Attacking that culture of high pay is undoubtedly popular amongst the public at large. I’m still
uneasy, though, about the unholy alliance of the Tories, Lib Dems, and Plaid
getting together to demand that the Welsh Government acts to bring senior pay
in our local authorities under control. I'm not even certain that what they're proposing will work - who's to say that the proposed 'independent panel' won't simply recommend even higher salaries? History and experience suggest that it will be stuffed with people who are, or have been, part of the system themselves.
I suspect that one
argument put forward by defenders of the current system – that this will lead
to legal disputes – is just hot air, and can fairly safely be ignored. After all, the law, in this case, is whatever
the National Assembly says it is. Their
question about why local government is being singled out for special attention
is a rather better one – why indeed are the same arguments not being applied in
the Health Service, where those employed are in any case more directly the
responsibility of the Welsh Government?
Indeed, why
restrict the assault on senior pay to the public sector? I would personally be much more willing to
accept a blanket piece of legislation restricting the pay of those at the top
to a fixed multiple of the pay of those at the bottom – and I’d consider that it
would be much more properly the preserve of government to make such
provision. (The Welsh Government doesn’t
currently have the power to do that of course – but I don’t even hear them arguing for
it.)
That isn’t the
cause of my unease either, however. It’s
more the ideological question about what power and sovereignty are, and where
they come from, which leaves me uneasy.
It’s clear
that, for all four of the centralist parties in the Assembly, power resides
with them, and local government is there to do as they say, and within any
directives which they lay down. Pay is
just the tip of the iceberg in this context.

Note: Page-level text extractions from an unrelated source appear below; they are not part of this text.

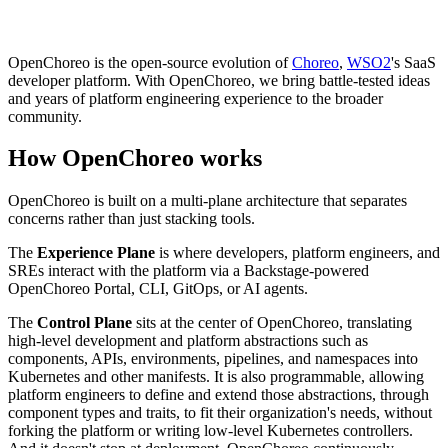
OpenChoreo is the open-source evolution of
Choreo
,
WSO2
's SaaS
developer platform. With OpenChoreo, we bring battle-tested ideas
and years of platform engineering experience to the broader
community.
How OpenChoreo works
OpenChoreo is built on a multi-plane architecture that separates
concerns rather than just stacking tools.
The
Experience Plane
is where developers, platform engineers, and
SREs interact with the platform via a Backstage-powered
OpenChoreo Portal, CLI, GitOps, or AI agents.
The
Control Plane
sits at the center of OpenChoreo, translating
high-level development and platform abstractions such as
components, APIs, environments, pipelines, and namespaces into
Kubernetes and other manifests. It is also programmable, allowing
platform engineers to define and extend those abstractions, through
component types and traits, to fit their organization's needs, without
forking the platform or writing low-level Kubernetes controllers.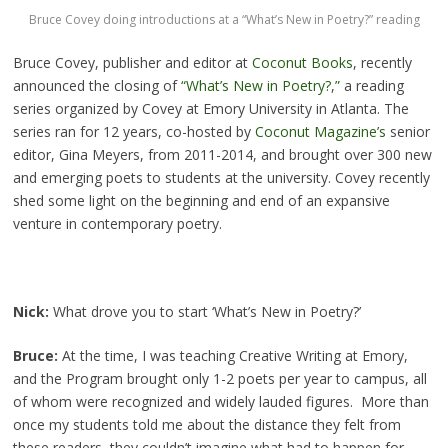
Bruce Covey doing introductions at a “What’s New in Poetry?” reading
Bruce Covey, publisher and editor at
Coconut Books
, recently
announced the closing of
“What’s New in Poetry?,”
a reading
series organized by Covey at Emory University in Atlanta. The
series ran for 12 years, co-hosted by
Coconut Magazine’s
senior
editor, Gina Meyers, from 2011-2014, and brought over 300 new
and emerging poets to students at the university. Covey recently
shed some light on the beginning and end of an expansive
venture in contemporary poetry.
Nick:
What drove you to start ‘What’s New in Poetry?’
Bruce:
At the time, I was teaching Creative Writing at Emory,
and the Program brought only 1-2 poets per year to campus, all
of whom were recognized and widely lauded figures. More than
once my students told me about the distance they felt from
these readers–they couldn’t imagine what had to happen for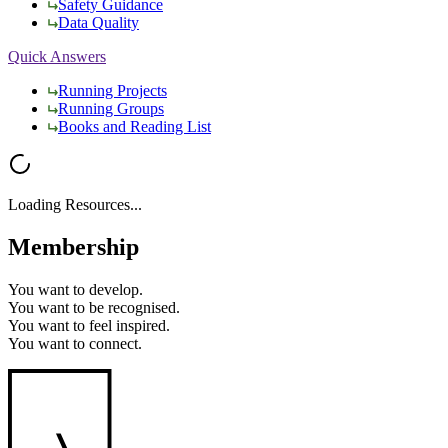
Safety Guidance
Data Quality
Quick Answers
Running Projects
Running Groups
Books and Reading List
Loading Resources...
Membership
You want to
develop.
You want to
be recognised.
You want to
feel inspired.
You want to
connect.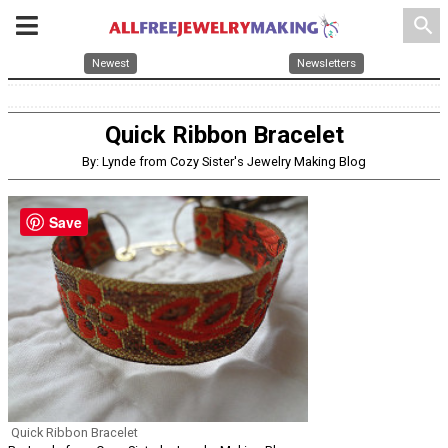
search
Newest
Newsletters
Quick Ribbon Bracelet
By: Lynde from Cozy Sister's Jewelry Making Blog
Save
Quick Ribbon Bracelet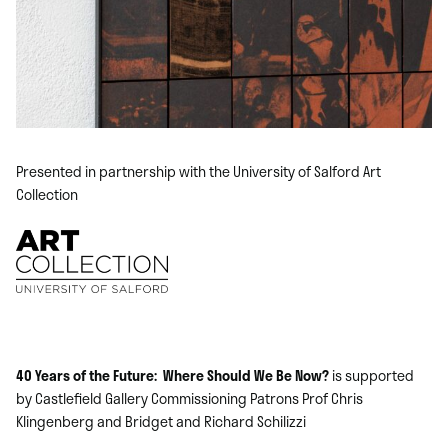
Presented in partnership with the University of Salford Art
Collection
40 Years of the Future: Where Should We Be Now?
is supported
by Castlefield Gallery Commissioning Patrons Prof Chris
Klingenberg and Bridget and Richard Schilizzi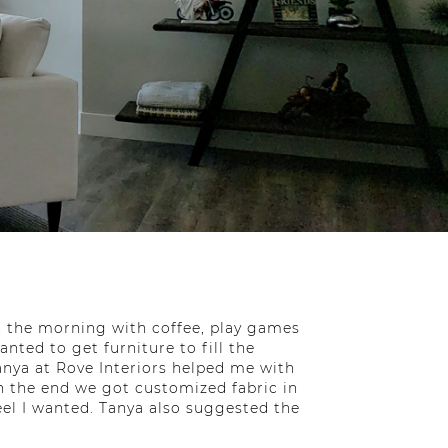
n the morning with coffee, play games
nted to get furniture to fill the
Tanya at Rove Interiors helped me with
In the end we got customized fabric in
eel I wanted. Tanya also suggested the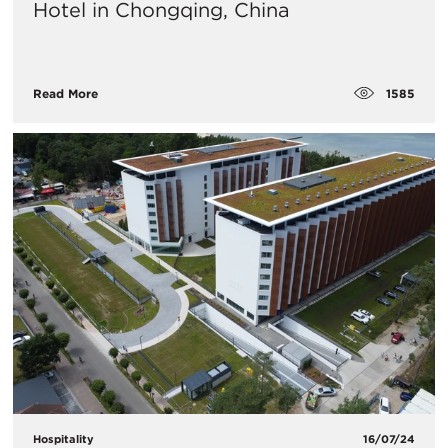
Hotel in Chongqing, China
1585
Read More
Hospitality
16/07/24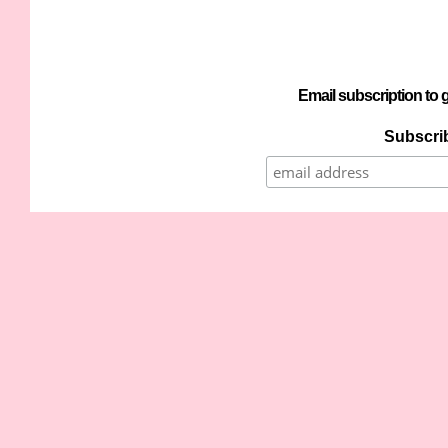
Email subscription to g
Subscrib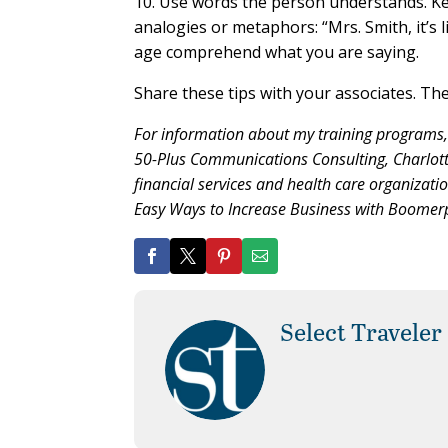
10. Use words the person understands. Ke
analogies or metaphors: “Mrs. Smith, it’s l
age comprehend what you are saying.
Share these tips with your associates. They
For information about my training programs
50-Plus Communications Consulting, Charlotte
financial services and health care organizatio
Easy Ways to Increase Business with Boomerpl
Select Traveler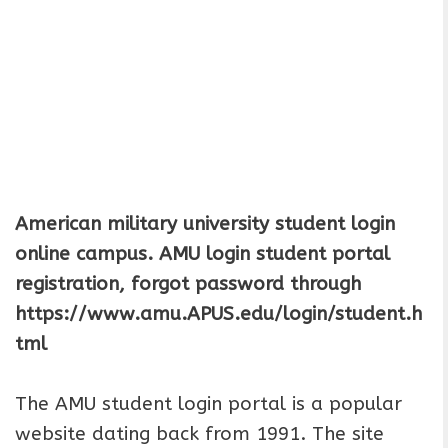
American military university student login
online campus.
AMU login student portal
registration, forgot password through
https://www.amu.APUS.edu/login/student.h
tml
The AMU student login portal is a popular
website dating back from 1991. The site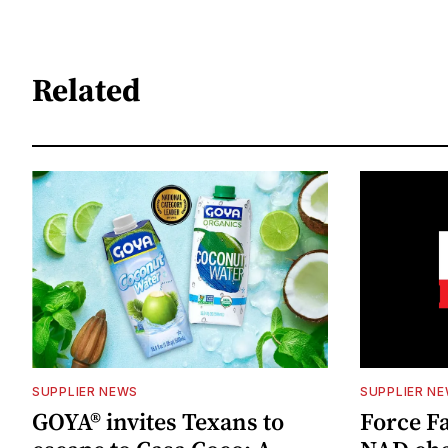
Related
SUPPLIER NEWS
SUPPLIER N
GOYA® invites Texans to
Force Fa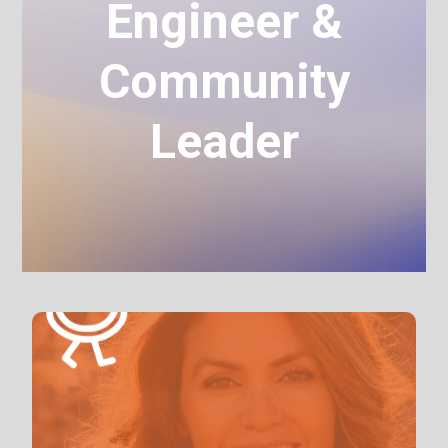
Engineer &
Community
Leader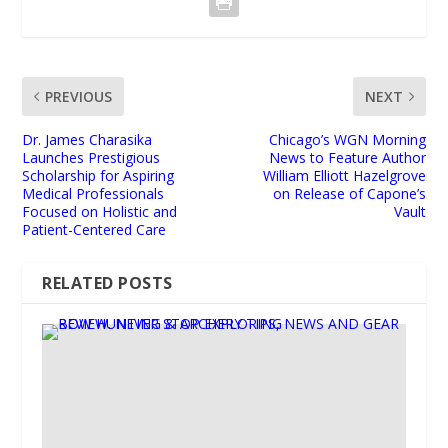
PREVIOUS
NEXT
Dr. James Charasika
Chicago’s WGN Morning
Launches Prestigious
News to Feature Author
Scholarship for Aspiring
William Elliott Hazelgrove
Medical Professionals
on Release of Capone’s
Focused on Holistic and
Vault
Patient-Centered Care
RELATED POSTS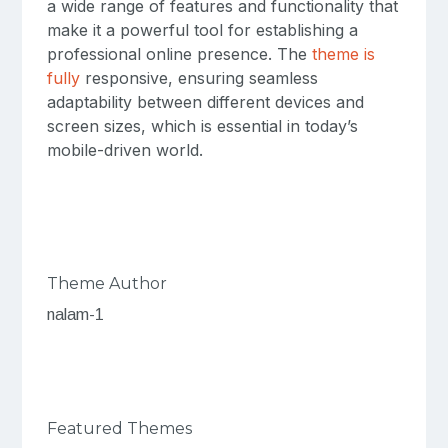
a wide range of features and functionality that
make it a powerful tool for establishing a
professional online presence. The
theme is
fully
responsive, ensuring seamless
adaptability between different devices and
screen sizes, which is essential in today’s
mobile-driven world.
Theme Author
nalam-1
Featured Themes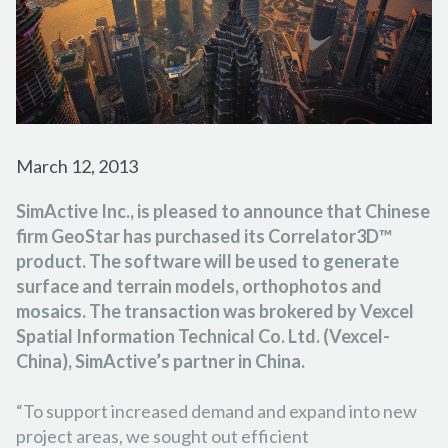
FORESTRY
PARTNER PROGRAM
TUTORIAL VIDEOS
FRANÇAIS
ESPAÑOL
PORTUGUÊS
EMERGENCY RESPONSE
CAREER
PODCASTS
日本の
简体中文
한국어
CONTACT US
REFERENCE DOCUMENTS
RELEASE NOTES
March 12, 2013
SUPPORT REQUEST
SimActive Inc., is pleased to announce that Chinese
firm GeoStar has purchased its Correlator3D™
product. The software will be used to generate
surface and terrain models, orthophotos and
mosaics. The transaction was brokered by Vexcel
Spatial Information Technical Co. Ltd. (Vexcel-
China), SimActive’s partner in China.
“To support increased demand and expand into new
project areas, we sought out efficient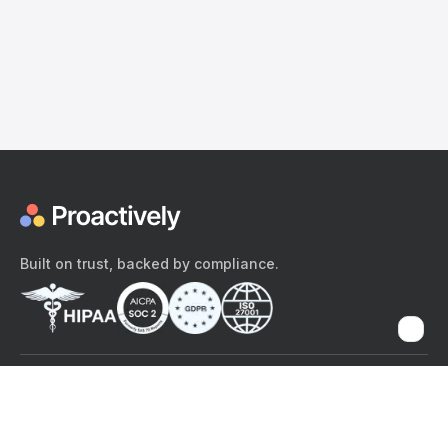
Built on trust, backed by compliance.
The content provided here and elsewhere on the Proactively site or
mobile app is provided for general informational purposes only. It is
not intended as, and Proactively does not provide, medical advice,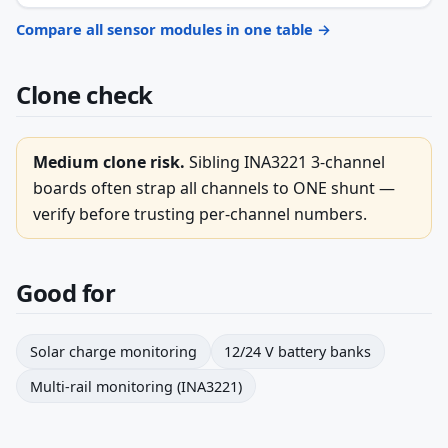
Compare all sensor modules in one table →
Clone check
Medium clone risk.
Sibling INA3221 3-channel
boards often strap all channels to ONE shunt —
verify before trusting per-channel numbers.
Good for
Solar charge monitoring
12/24 V battery banks
Multi-rail monitoring (INA3221)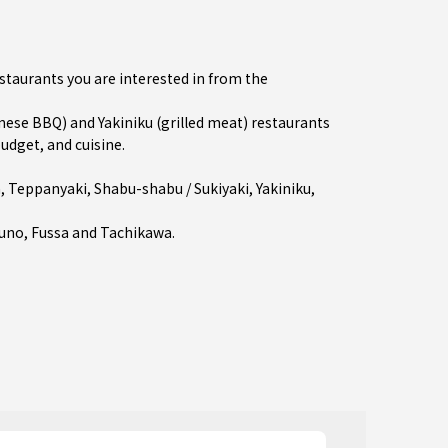
estaurants you are interested in from the
se BBQ) and Yakiniku (grilled meat) restaurants
budget, and cuisine.
a
,
Teppanyaki
,
Shabu-shabu / Sukiyaki
,
Yakiniku
,
runo
,
Fussa
and
Tachikawa
.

I may agree with them about the unacceptability of the outcome of
current arrangements – i.e. excessive pay – but I start from a different
place.
Local
government has its own democratic mandate, and if we were serious about
devolution and decentralisation within Wales, we’d be giving local government
more powers, not taking them away or constraining them. Whilst there’s scope for a lot more discussion
about what we want local government to do and how we want to structure it, that’s
not the discussion that’s being had. And
instead of opening out that debate, the Government is simply acting in a
piecemeal fashion to constrain and limit powers as and when it sees fit.
I have argued
in the past that, if we’re dissatisfied with any aspect of the performance of
the Welsh Government and the National Assembly, the right approach is not to
abolish them, but to change the people and the policies. I’d argue the same way about our local
authorities. I wonder how many AMs would
argue that the solution to any problem at Assembly level is for the UK
Government to legislate to constrain the powers of the Assembly. But isn’t that exactly what they themselves
are saying in relation to local government?